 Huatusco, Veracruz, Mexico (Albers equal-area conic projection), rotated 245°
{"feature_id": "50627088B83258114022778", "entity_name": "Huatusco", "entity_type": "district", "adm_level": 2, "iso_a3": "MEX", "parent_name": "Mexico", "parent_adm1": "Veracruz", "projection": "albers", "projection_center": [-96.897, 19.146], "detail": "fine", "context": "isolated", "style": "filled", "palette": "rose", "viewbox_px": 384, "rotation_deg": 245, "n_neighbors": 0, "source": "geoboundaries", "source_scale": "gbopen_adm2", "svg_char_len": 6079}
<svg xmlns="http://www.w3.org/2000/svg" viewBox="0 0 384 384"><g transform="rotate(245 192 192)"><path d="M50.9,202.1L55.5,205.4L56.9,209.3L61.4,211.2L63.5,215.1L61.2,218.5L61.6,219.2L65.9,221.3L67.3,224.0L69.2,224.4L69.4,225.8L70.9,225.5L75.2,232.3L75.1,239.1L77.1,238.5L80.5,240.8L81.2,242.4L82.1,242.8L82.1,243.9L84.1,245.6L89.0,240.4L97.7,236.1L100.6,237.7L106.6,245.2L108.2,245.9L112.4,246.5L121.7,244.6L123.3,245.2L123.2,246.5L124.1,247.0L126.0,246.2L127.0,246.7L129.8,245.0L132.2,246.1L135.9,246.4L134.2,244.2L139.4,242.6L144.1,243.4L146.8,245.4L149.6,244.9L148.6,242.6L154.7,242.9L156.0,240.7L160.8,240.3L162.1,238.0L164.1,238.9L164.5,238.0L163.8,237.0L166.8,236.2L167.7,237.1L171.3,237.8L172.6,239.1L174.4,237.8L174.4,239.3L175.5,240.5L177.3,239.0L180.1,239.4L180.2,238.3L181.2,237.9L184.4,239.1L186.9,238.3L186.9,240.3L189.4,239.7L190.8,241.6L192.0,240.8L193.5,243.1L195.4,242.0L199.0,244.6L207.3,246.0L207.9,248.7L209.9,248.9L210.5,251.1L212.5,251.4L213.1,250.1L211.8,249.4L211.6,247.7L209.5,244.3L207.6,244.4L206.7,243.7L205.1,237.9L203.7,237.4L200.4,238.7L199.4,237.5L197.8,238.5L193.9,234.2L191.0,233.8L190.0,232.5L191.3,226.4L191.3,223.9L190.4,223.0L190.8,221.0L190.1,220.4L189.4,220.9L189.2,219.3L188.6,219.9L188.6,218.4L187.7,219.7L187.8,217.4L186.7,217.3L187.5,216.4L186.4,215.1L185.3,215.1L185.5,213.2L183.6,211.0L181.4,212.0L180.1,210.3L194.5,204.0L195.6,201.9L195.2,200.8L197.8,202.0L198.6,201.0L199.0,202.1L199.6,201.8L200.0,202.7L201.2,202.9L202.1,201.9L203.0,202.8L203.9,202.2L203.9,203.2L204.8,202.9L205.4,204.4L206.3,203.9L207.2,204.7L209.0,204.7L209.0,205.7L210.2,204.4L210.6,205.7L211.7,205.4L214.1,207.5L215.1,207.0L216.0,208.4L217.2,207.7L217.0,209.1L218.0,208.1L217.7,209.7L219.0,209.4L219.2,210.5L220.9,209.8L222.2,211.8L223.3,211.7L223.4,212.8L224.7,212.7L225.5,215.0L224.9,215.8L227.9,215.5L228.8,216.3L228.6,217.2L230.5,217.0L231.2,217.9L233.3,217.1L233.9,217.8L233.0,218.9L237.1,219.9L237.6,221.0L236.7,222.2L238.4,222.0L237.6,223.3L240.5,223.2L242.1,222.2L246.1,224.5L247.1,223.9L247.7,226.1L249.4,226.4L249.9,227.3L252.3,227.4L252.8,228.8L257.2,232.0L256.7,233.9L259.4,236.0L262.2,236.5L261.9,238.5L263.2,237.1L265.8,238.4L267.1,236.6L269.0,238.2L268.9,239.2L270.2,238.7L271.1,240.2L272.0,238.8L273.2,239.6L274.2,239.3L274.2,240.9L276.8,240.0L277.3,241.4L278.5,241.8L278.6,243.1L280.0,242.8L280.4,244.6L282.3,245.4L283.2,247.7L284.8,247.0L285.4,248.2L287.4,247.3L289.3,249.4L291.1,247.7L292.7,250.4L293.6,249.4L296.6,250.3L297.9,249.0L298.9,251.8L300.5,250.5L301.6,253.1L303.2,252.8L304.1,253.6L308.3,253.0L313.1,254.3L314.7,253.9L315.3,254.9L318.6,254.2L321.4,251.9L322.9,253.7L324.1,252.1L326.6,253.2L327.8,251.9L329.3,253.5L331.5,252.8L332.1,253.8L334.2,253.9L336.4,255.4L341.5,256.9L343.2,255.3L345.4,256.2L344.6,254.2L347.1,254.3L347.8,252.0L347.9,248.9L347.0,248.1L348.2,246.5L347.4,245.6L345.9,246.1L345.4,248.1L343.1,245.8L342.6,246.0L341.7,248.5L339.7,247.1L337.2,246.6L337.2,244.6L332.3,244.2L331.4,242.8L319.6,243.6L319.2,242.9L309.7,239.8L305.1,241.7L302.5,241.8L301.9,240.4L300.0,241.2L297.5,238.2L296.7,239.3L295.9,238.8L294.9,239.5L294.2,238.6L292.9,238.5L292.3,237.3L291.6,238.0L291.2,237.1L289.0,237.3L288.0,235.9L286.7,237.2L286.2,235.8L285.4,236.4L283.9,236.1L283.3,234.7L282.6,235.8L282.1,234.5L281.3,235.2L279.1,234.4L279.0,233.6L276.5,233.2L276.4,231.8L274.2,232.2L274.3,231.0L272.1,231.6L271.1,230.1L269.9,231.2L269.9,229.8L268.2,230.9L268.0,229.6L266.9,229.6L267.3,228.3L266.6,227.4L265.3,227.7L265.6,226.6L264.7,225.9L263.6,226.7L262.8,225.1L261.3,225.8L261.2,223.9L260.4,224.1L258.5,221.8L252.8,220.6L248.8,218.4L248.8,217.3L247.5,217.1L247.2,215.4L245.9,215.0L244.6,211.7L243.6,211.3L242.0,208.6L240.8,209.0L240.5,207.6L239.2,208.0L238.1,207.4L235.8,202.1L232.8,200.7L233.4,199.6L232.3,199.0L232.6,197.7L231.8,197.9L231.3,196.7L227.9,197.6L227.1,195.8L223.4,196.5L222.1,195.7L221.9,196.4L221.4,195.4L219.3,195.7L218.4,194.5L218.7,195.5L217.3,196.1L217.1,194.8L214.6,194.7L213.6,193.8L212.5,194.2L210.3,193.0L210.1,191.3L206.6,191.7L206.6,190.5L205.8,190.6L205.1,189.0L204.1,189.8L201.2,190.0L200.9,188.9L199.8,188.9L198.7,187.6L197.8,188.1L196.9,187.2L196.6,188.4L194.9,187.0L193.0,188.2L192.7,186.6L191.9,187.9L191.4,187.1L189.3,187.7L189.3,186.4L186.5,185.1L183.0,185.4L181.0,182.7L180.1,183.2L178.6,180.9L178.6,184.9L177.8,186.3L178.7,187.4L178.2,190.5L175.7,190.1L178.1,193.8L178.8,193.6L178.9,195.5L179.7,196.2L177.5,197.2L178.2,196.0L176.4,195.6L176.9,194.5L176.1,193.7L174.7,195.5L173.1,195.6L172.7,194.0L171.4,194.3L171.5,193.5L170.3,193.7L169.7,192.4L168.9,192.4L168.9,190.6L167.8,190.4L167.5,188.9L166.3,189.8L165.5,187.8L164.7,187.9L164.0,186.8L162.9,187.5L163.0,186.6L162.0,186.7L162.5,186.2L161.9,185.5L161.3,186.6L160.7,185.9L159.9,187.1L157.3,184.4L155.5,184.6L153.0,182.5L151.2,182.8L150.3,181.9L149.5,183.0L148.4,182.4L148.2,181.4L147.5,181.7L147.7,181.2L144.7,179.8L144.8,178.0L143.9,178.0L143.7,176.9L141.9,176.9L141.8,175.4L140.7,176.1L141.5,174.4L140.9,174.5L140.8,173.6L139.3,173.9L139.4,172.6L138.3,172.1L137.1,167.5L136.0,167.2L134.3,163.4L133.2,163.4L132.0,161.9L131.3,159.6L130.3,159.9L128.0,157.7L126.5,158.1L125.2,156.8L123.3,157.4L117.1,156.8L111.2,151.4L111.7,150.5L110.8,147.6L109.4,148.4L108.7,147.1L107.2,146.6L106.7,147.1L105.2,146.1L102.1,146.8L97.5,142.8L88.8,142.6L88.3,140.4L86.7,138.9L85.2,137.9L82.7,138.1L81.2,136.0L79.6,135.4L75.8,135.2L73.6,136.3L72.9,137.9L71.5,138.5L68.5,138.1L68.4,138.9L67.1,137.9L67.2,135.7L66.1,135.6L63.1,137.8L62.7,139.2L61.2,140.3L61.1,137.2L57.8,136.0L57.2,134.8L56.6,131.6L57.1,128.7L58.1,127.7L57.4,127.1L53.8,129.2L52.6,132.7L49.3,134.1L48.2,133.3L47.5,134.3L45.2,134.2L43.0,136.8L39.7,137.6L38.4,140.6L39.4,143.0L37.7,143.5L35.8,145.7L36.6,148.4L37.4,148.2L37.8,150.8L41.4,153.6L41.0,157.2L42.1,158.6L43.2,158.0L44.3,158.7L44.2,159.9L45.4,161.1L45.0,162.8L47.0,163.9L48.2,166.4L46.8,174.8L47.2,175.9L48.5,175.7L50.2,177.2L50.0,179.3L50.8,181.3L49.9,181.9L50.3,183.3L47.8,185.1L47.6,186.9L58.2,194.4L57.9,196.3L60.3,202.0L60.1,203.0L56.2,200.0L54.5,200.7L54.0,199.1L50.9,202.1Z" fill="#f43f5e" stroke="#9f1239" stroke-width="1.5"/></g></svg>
---
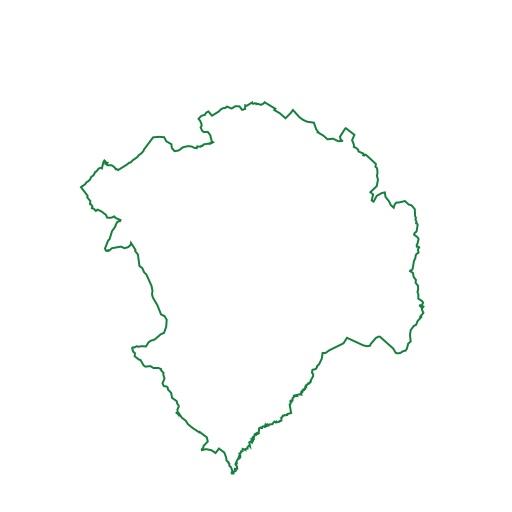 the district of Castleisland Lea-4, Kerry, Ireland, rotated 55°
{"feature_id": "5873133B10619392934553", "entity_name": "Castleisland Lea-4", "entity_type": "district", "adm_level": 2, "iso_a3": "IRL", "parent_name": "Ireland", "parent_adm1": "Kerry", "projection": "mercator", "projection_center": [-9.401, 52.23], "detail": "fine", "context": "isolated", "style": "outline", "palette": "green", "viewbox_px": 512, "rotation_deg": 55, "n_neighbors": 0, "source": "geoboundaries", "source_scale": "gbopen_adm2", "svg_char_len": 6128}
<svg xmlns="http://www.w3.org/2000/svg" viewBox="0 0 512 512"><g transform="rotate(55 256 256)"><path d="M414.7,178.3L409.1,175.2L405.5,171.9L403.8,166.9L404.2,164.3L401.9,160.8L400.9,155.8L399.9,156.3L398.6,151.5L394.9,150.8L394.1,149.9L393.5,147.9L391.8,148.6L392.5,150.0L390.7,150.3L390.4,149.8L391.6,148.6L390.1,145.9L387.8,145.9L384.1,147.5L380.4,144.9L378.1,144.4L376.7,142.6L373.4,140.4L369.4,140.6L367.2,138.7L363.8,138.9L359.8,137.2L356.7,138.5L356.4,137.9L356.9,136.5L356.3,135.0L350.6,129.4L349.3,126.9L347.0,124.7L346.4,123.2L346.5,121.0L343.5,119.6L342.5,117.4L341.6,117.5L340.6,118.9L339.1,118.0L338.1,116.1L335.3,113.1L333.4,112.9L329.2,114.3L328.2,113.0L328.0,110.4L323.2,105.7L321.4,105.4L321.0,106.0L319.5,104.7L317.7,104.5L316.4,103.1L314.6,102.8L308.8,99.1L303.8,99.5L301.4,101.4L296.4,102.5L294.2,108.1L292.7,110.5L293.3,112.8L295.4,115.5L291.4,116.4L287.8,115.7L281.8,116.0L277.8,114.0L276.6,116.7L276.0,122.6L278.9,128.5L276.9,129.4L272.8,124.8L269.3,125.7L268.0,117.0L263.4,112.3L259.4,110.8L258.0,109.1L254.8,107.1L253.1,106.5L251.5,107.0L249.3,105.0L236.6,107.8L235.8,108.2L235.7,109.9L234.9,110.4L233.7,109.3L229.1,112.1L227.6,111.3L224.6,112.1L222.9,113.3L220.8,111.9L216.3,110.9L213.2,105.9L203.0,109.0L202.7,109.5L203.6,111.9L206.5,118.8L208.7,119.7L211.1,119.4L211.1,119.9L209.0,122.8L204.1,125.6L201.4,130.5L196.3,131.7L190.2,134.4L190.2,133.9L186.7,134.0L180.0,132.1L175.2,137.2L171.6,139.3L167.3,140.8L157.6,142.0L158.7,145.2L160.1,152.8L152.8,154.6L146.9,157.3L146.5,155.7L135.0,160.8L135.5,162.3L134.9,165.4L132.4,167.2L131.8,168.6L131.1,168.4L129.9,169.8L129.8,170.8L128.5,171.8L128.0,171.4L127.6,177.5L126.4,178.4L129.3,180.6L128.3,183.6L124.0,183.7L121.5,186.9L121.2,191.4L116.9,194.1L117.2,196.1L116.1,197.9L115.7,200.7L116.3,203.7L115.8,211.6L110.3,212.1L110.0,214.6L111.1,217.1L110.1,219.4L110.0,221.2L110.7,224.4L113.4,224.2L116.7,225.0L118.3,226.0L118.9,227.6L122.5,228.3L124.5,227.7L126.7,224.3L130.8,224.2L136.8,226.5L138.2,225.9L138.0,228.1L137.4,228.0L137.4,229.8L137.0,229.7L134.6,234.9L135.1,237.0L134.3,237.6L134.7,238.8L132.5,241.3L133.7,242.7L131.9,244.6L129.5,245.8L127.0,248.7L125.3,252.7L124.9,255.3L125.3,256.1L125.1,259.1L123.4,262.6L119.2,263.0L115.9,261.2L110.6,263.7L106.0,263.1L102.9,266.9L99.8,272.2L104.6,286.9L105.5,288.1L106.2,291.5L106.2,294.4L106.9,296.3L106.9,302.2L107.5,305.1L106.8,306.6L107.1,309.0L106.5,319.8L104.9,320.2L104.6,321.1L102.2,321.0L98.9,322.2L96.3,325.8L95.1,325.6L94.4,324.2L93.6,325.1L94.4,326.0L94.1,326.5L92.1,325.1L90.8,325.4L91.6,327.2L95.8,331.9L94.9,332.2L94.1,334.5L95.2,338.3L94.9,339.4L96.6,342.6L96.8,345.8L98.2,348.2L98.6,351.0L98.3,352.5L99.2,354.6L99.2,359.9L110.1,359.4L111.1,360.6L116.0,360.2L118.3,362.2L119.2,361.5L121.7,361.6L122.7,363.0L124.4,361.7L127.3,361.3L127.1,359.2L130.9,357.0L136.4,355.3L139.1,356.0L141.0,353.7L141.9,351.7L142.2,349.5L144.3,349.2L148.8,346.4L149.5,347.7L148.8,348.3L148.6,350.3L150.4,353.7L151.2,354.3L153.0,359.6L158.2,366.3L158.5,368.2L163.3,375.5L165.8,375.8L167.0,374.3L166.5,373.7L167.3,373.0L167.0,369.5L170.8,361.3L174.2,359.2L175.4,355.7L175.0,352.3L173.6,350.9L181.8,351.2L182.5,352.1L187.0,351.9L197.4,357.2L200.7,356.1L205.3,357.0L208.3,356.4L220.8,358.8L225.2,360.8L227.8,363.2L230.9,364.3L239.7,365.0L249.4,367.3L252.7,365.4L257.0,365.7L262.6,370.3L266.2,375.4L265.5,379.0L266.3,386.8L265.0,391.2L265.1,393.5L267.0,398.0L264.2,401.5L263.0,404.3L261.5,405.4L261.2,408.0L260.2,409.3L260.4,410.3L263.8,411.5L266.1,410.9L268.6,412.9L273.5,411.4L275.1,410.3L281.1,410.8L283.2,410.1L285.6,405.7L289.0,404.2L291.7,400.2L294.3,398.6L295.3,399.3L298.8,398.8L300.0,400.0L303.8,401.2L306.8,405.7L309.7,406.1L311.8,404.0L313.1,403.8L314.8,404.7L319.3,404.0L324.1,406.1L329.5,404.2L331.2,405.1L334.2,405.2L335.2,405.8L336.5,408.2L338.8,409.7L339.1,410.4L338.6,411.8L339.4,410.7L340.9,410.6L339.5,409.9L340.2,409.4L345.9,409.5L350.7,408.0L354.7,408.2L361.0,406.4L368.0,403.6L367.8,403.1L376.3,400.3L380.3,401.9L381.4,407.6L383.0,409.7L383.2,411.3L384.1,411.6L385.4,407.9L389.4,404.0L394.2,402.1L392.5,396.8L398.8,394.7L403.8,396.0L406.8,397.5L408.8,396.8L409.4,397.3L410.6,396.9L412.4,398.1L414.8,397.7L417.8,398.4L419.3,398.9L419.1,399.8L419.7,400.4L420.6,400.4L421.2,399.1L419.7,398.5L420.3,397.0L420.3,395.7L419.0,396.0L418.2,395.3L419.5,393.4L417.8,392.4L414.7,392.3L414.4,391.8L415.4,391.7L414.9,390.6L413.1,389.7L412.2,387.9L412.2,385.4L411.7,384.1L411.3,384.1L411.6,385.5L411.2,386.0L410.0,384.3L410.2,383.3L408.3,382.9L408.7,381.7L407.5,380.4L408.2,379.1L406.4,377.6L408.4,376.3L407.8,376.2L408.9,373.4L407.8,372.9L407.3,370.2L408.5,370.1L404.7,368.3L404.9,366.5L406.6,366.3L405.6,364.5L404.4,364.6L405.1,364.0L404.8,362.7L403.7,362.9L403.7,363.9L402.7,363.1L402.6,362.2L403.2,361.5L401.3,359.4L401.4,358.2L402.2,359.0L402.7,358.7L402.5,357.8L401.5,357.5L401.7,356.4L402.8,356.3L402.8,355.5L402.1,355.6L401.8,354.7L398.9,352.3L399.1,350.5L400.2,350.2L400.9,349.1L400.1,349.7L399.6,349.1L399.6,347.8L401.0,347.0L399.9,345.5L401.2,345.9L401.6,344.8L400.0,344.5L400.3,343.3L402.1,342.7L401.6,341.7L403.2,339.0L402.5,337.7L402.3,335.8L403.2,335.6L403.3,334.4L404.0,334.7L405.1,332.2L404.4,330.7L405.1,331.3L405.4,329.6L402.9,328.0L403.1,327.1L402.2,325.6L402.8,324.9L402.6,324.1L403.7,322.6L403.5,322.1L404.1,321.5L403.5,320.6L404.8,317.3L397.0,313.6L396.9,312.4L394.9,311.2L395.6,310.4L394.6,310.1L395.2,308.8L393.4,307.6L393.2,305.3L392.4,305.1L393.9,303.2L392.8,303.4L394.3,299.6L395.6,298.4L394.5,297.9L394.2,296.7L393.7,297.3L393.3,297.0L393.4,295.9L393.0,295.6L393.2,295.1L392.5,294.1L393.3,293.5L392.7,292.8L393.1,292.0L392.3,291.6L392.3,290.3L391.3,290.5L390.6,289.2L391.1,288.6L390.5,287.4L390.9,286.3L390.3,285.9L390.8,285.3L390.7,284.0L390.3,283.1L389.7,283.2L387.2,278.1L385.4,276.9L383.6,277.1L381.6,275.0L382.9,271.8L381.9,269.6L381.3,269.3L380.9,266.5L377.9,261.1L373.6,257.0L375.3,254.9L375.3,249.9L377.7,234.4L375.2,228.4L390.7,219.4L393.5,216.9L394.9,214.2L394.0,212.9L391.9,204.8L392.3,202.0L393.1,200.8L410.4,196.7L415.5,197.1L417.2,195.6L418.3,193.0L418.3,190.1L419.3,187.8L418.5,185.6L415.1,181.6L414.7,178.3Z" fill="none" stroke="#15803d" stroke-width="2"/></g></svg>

# Short task
Return each line of the data above that contains the string "Veracruz", matching case exactly.

# Task output
 Huatusco, Veracruz, Mexico (Albers equal-area conic projection), rotated 245°
{"feature_id": "50627088B83258114022778", "entity_name": "Huatusco", "entity_type": "district", "adm_level": 2, "iso_a3": "MEX", "parent_name": "Mexico", "parent_adm1": "Veracruz", "projection": "albers", "projection_center": [-96.897, 19.146], "detail": "fine", "context": "isolated", "style": "filled", "palette": "rose", "viewbox_px": 384, "rotation_deg": 245, "n_neighbors": 0, "source": "geoboundaries", "source_scale": "gbopen_adm2", "svg_char_len": 6079}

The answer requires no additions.